Books provide the best point of reference regarding the advent of virtual reality headsets. That is not a surprising observation coming from a bookseller, of course, but the development team of Oculus Rift, the first virtual reality platform on the market, feels that way too. Ernest Kline’s Ready Player One was required reading for everyone involved.
It is vital, I think, with the advent of new experiential mediums, to consider both their nature and their potential for displacement of current mediums. After all, as Aristophanes well observed, there is only so much room in the bathtub. Those of us who are big readers know that the time for reading must be zealously guarded. Time spent on immersive mediums such as social media or TV watching comes at the expense of reading time. Virtual reality’s core nature is to be a completely immersive experience, and we can assume that its nature will extend into both time and space. It offers a giant opportunity to displace reading as a means of experiencing shared imagination simply by its appetite for consuming time.
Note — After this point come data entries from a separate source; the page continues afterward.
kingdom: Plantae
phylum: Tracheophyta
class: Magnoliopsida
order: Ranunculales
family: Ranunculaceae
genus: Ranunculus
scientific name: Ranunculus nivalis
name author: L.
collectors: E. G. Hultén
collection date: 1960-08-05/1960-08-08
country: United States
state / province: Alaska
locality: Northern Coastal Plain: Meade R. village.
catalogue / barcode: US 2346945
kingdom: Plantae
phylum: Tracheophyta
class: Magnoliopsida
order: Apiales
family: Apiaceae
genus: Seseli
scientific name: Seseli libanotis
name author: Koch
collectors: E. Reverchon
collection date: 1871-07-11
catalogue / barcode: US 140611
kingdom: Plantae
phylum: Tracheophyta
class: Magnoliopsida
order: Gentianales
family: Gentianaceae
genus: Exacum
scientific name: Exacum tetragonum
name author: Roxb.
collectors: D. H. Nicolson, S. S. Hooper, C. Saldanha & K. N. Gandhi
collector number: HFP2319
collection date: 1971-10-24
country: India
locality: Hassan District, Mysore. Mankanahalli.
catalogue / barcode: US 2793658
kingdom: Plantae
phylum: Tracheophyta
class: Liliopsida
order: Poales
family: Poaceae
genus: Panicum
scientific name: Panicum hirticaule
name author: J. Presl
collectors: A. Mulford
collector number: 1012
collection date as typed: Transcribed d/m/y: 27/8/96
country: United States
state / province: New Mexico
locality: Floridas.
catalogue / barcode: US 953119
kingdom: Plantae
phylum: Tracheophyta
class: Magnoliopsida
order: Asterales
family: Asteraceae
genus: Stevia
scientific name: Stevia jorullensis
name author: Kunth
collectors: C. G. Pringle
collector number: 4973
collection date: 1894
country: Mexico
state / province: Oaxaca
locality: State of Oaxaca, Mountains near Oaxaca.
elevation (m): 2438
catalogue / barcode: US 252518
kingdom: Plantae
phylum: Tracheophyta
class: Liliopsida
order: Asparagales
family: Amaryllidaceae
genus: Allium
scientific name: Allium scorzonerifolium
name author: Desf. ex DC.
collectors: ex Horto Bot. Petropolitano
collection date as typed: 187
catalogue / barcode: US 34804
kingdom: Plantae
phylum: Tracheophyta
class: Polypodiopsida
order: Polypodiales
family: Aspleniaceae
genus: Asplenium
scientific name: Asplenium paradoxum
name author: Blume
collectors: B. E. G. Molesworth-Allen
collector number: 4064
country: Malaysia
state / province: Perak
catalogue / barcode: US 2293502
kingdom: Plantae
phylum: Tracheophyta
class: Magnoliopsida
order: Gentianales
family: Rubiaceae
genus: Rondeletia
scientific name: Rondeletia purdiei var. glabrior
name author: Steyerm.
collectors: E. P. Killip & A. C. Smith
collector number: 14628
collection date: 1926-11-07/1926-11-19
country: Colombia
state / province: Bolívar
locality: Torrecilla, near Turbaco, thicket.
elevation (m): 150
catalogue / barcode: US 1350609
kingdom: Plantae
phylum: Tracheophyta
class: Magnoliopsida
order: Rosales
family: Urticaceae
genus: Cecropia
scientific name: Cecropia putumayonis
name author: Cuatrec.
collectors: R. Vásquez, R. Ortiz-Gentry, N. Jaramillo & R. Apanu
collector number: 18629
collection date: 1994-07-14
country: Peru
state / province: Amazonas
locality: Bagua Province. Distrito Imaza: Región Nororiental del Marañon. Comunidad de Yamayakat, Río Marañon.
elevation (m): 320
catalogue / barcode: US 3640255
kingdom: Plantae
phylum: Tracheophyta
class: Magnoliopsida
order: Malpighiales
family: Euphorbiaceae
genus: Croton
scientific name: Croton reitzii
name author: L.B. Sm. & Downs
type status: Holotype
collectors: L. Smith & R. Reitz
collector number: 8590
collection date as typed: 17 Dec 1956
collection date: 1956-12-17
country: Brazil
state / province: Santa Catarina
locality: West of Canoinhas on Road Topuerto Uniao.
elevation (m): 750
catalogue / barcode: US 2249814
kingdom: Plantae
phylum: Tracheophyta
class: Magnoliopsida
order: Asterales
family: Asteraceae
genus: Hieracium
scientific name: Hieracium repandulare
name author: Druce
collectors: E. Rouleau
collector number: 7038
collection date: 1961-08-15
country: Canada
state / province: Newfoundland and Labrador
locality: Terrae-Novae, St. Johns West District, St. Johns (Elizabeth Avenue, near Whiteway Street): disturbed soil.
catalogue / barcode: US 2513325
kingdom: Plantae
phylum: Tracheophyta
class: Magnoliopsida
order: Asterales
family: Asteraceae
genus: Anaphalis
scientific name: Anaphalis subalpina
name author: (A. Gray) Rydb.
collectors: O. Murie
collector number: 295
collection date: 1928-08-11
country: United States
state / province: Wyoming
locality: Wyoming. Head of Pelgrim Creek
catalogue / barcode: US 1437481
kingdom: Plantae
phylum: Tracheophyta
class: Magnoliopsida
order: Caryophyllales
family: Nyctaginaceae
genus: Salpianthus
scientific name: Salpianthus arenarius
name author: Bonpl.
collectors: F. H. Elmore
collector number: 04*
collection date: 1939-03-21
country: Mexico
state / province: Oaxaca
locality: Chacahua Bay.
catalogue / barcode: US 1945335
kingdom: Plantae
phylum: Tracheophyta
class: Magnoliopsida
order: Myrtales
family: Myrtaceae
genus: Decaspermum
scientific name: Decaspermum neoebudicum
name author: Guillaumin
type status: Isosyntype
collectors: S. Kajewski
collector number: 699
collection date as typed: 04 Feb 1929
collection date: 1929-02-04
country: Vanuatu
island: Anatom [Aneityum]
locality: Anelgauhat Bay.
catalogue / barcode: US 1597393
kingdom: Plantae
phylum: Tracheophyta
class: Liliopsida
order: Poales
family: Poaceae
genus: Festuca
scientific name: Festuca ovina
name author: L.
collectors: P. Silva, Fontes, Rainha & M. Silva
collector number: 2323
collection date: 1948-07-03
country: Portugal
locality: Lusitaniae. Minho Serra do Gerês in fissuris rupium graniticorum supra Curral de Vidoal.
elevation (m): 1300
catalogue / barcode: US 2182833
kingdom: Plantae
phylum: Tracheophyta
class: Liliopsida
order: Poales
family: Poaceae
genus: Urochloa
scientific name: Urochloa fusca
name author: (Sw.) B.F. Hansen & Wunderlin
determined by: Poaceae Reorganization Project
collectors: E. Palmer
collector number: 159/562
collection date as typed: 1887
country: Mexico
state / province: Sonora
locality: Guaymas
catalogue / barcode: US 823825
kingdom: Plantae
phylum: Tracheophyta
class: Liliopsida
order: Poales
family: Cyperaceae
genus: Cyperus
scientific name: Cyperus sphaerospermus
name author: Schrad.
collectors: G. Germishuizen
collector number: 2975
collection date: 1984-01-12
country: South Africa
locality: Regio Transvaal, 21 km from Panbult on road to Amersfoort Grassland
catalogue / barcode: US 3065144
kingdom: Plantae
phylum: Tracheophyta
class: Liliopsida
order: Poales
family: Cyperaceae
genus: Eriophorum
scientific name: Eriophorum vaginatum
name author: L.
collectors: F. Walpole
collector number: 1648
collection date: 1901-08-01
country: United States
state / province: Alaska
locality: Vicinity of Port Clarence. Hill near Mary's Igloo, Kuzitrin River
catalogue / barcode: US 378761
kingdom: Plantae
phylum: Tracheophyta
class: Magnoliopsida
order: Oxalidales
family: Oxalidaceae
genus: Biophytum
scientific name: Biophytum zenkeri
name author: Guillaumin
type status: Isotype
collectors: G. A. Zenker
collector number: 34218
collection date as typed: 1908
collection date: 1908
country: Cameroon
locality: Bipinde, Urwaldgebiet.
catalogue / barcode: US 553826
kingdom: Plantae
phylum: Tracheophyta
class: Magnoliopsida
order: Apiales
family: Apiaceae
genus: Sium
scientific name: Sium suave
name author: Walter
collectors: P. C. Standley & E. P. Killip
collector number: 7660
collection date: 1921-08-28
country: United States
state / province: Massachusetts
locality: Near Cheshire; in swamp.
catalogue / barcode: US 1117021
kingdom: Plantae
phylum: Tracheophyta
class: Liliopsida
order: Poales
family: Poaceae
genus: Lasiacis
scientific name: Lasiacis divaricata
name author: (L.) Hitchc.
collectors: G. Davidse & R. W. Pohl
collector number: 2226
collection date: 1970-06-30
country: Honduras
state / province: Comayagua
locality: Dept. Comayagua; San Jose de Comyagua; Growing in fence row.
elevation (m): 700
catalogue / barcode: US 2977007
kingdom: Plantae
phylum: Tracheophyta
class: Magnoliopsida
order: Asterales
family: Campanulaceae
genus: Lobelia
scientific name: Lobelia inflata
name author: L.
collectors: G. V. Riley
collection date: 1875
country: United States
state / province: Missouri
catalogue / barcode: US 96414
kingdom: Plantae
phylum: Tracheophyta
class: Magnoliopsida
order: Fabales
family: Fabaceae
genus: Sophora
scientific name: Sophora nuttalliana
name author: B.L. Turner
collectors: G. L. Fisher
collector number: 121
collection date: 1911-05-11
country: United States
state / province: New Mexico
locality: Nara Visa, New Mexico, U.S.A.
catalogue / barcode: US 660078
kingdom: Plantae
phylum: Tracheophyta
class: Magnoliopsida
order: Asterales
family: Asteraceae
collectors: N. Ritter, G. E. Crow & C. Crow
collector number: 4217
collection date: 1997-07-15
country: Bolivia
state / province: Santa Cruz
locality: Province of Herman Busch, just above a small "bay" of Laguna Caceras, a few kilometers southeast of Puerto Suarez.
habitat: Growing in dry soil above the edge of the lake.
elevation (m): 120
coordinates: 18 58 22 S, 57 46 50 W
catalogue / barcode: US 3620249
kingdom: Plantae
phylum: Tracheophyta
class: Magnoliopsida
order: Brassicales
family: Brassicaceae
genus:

Virtual reality and reading have many elements in common. Both are portals for people to engage with created worlds. The central difference is that reading is an active experience. Language is a subtle, quiet lever leaving our minds to do the work of producing images and narrative dimension. Apart from providing a more intense form of gaming Virtual Reality takes the inherent quiescence of received images and adds dimensionality and other sensory experiences to augment the passivity of the experience.
I have a pronounced ‘now more than ever’ feeling about reading books, and with the release of Oculus Rift, and the pending release of Sony’s Play station VR, that feeling is elevated times 10. It doesn’t matter how good or how stimulating Virtual Reality is; nothing is better, or more important to us, than the active exercise of our own minds. If using a GPS causes our directional sense to atrophy, what degree of atrophy does a virtual reality platform provide? The answer to that question lies in the pages of science fiction books.
Or perhaps instead of seeing VR as a threatening encroachment on reading, the old tired “I’m scared of what’s new” argument, try thinking of how reading might actually be propelled by new technology. Yes, kids are on mobile devices more than ever, but they’re also reading on mobile devices, and writing on them. There are so many learning and reading apps, as well as young authorship platforms like JukePop and Wattpad that would never have existed without tablets and mobile phones, which for so long were seen as threatening to the minds of kids.
Don’t be afraid of the future. Own it!
To me it is not a question of reactive fear but rather of personal choice and making a value conscious time management decision. Adopting new technology reflexively is not necessarily a good personal decision, especially for book readers. Owning the future means actively choosing its composition, especially since our time to experience it is limited.